Segment Start: Given passage

# GORGEOUS street sleeper - Come to daddy!



## kmpowell (May 6, 2002)

http://www.pistonheads.com/sales/58948.htm

I want, i want, i want!!!!!!!!!


----------



## sssgucci (Nov 20, 2004)

I saw that a couple of days ago, crazy huh! :twisted: I would rather have a mk1 golf street sleeper though, a true classic.


----------



## Mrs Wallsendmag (Dec 13, 2005)

Someones getting obsessed with the 80's it'll be links to cheapo compilation cd's next :lol: :lol: :lol:


----------



## YELLOW_TT (Feb 25, 2004)

sssgucci said:


> I would rather have a mk1 golf street sleeper though, a true classic.


Ill second that


----------



## PaulS (Jun 15, 2002)

kmpowell said:


> http://www.pistonheads.com/sales/58948.htm
> 
> I want, i want, i want!!!!!!!!!


Totally agree mate, I had a (mildly modded 1.9 ~ 130bhp) GTI and it remains one of the best fun cars I've had 8) 
Never had a car with better steering - even beat the Boxster :wink:

Having just as much fun in the Monaro though, for different reasons :wink: 

http://www.hsv.org.uk/topic.asp?t=230836&f=69&h=27


----------



## tdk (Jul 22, 2003)

When you said "street sleeper" I thought you were referring to...










Or perhaps...










:lol:

Simon.


----------



## L8_0RGY (Sep 12, 2003)

Wallsendmag II said:


> Someones getting obsessed with the 80's it'll be links to cheapo compilation cd's next :lol: :lol: :lol:


I'll second that, I haven't found either of those past two in the least bit attractive.


----------



## YELLOW_TT (Feb 25, 2004)

tdk said:


> When you said "street sleeper" I thought you were referring to...


DAD you said you would be home for christmas


----------

Segment End: Given passage
Segment Start: Record excerpts

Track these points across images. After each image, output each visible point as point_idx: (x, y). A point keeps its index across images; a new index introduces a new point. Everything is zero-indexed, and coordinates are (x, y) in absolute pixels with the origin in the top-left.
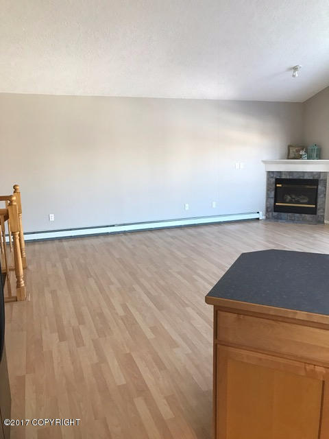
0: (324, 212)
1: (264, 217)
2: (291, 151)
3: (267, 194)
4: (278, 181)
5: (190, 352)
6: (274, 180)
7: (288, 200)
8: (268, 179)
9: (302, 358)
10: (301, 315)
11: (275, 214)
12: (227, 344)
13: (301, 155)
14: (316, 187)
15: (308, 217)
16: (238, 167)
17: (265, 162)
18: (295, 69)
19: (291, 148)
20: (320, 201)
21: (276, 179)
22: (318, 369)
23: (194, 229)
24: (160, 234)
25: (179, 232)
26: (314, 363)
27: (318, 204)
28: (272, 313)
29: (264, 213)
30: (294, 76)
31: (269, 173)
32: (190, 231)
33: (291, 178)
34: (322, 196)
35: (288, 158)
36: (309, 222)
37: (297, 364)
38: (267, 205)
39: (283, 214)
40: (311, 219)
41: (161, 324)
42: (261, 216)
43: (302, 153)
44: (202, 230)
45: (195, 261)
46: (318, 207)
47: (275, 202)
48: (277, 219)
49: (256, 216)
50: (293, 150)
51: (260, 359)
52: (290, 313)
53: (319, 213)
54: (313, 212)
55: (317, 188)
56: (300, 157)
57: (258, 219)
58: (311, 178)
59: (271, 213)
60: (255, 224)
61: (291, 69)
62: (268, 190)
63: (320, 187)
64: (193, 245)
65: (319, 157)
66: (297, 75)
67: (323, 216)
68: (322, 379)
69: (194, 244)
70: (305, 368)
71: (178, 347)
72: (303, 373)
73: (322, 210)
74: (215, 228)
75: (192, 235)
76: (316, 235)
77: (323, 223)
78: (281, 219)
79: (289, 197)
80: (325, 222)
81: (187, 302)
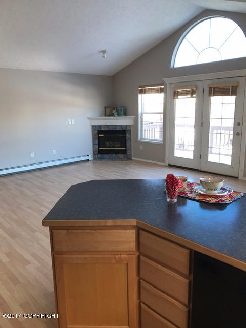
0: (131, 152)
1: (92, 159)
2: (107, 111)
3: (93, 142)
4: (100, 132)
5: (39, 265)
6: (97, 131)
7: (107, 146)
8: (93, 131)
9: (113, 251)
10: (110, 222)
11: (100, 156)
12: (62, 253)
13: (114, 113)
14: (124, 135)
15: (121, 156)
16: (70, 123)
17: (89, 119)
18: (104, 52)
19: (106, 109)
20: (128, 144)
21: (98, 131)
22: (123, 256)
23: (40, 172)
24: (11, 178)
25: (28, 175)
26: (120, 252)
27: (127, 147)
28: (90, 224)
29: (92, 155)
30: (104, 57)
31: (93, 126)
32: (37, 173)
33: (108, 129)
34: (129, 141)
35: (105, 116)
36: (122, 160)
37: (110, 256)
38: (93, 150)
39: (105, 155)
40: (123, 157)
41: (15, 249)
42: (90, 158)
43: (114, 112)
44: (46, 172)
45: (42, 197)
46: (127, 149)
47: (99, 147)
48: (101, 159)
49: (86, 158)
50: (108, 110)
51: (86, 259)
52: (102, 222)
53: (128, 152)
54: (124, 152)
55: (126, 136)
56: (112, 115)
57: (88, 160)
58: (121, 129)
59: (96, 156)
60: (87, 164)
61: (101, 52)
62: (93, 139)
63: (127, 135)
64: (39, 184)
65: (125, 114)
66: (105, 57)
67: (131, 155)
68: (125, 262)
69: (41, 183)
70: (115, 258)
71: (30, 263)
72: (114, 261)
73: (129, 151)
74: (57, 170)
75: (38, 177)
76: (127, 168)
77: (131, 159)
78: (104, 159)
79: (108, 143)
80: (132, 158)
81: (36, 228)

Segment End: Record excerpts
Segment Start: Record excerpts

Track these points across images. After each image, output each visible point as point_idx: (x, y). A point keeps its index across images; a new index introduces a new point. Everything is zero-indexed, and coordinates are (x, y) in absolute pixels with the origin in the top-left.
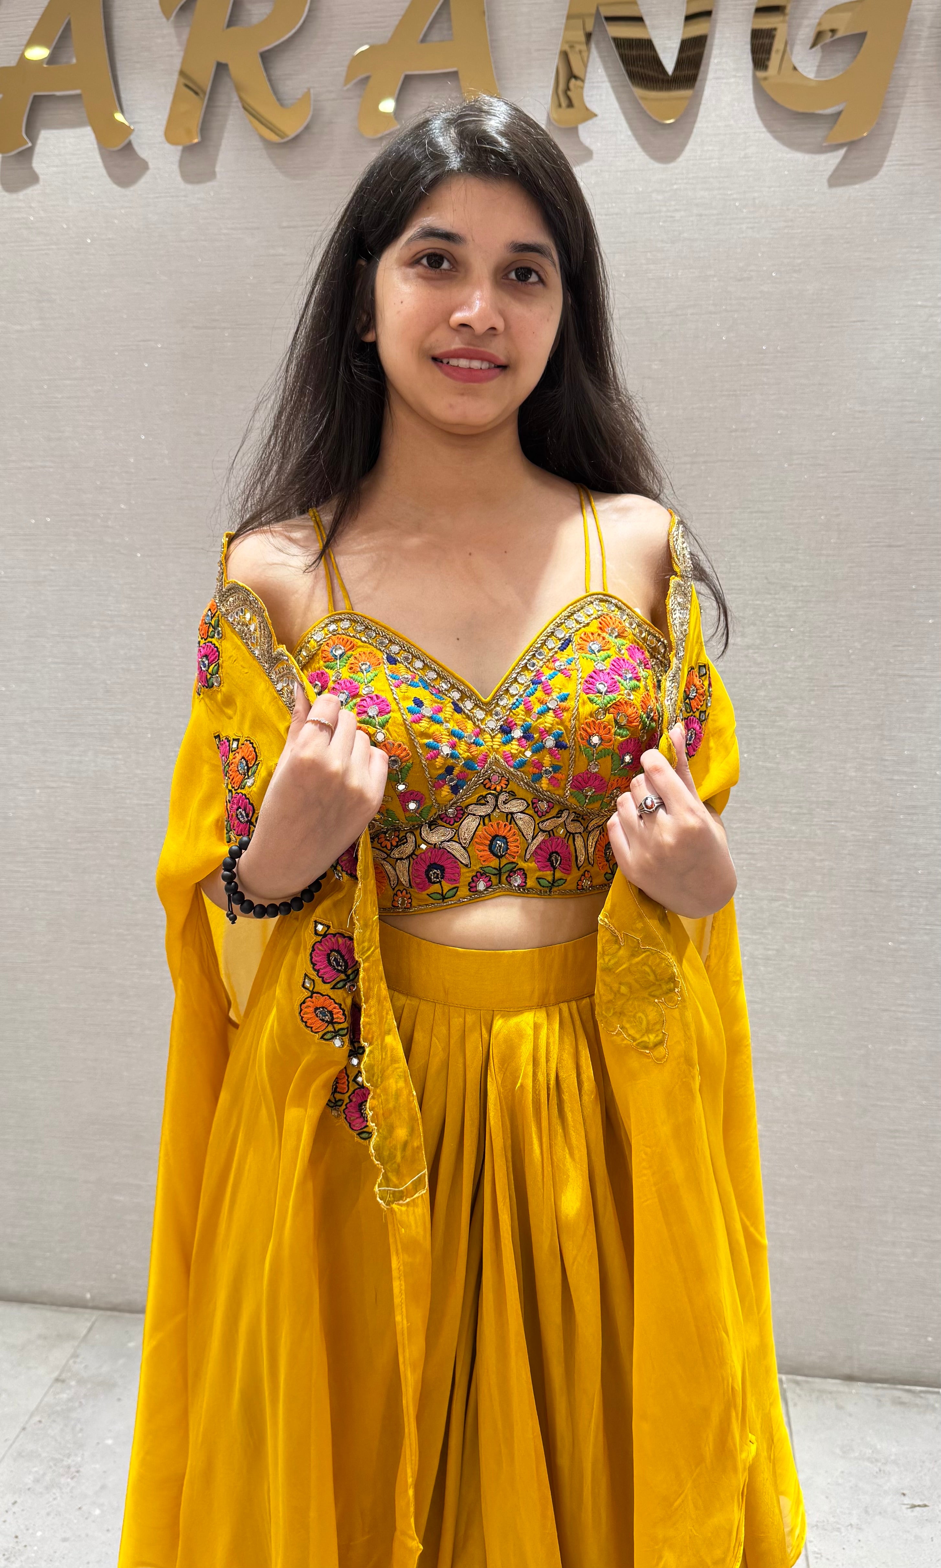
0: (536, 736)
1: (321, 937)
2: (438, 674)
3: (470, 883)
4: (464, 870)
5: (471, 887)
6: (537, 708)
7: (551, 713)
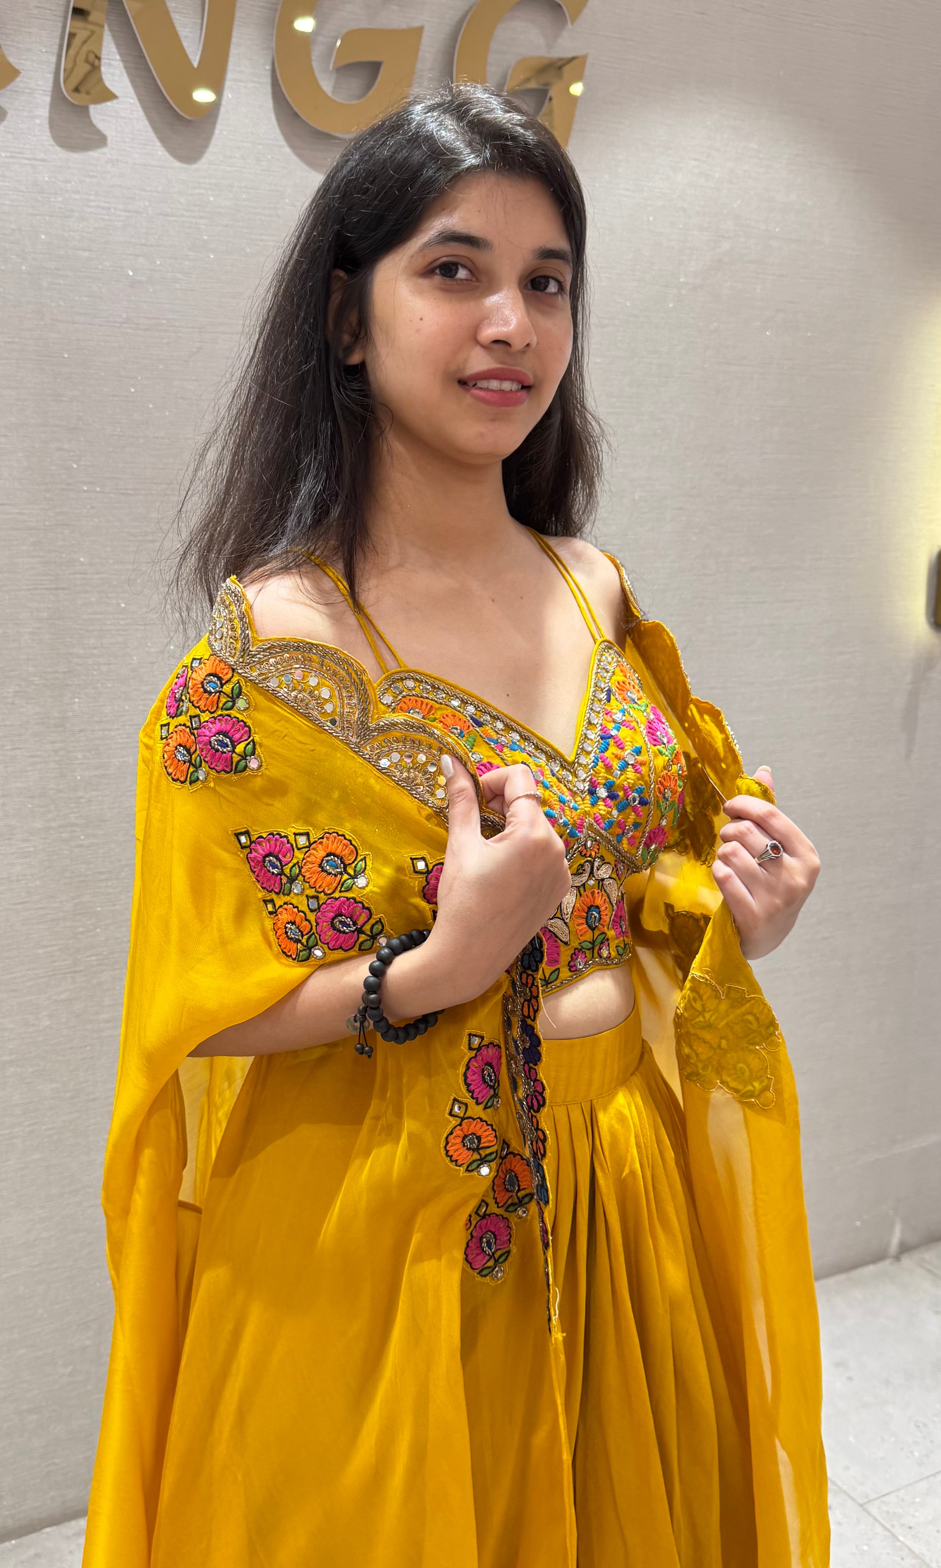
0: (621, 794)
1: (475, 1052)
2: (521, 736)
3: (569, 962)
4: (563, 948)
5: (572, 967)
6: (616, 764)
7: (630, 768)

Segment End: Record excerpts

**Work instruction 1**
In the forum thread, how much horsepower did PaulS's mildly modded 1.9 GTI have?
**Work instruction 2**
List every distinct username that appears as a post heading in the forum thread.
**Work instruction 3**
Rewrite the forum thread from "## L8_0RGY (Sep" up to and including "least bit attractive.", substituting "appealing" for "attractive".

**Written answer 1**
About 130bhp.

**Written answer 2**
kmpowell, sssgucci, Mrs Wallsendmag, YELLOW_TT, PaulS, tdk, L8_0RGY

**Written answer 3**
## L8_0RGY (Sep 12, 2003)

Wallsendmag II said:


> Someones getting obsessed with the 80's it'll be links to cheapo compilation cd's next :lol: :lol: :lol:


I'll second that, I haven't found either of those past two in the least bit appealing.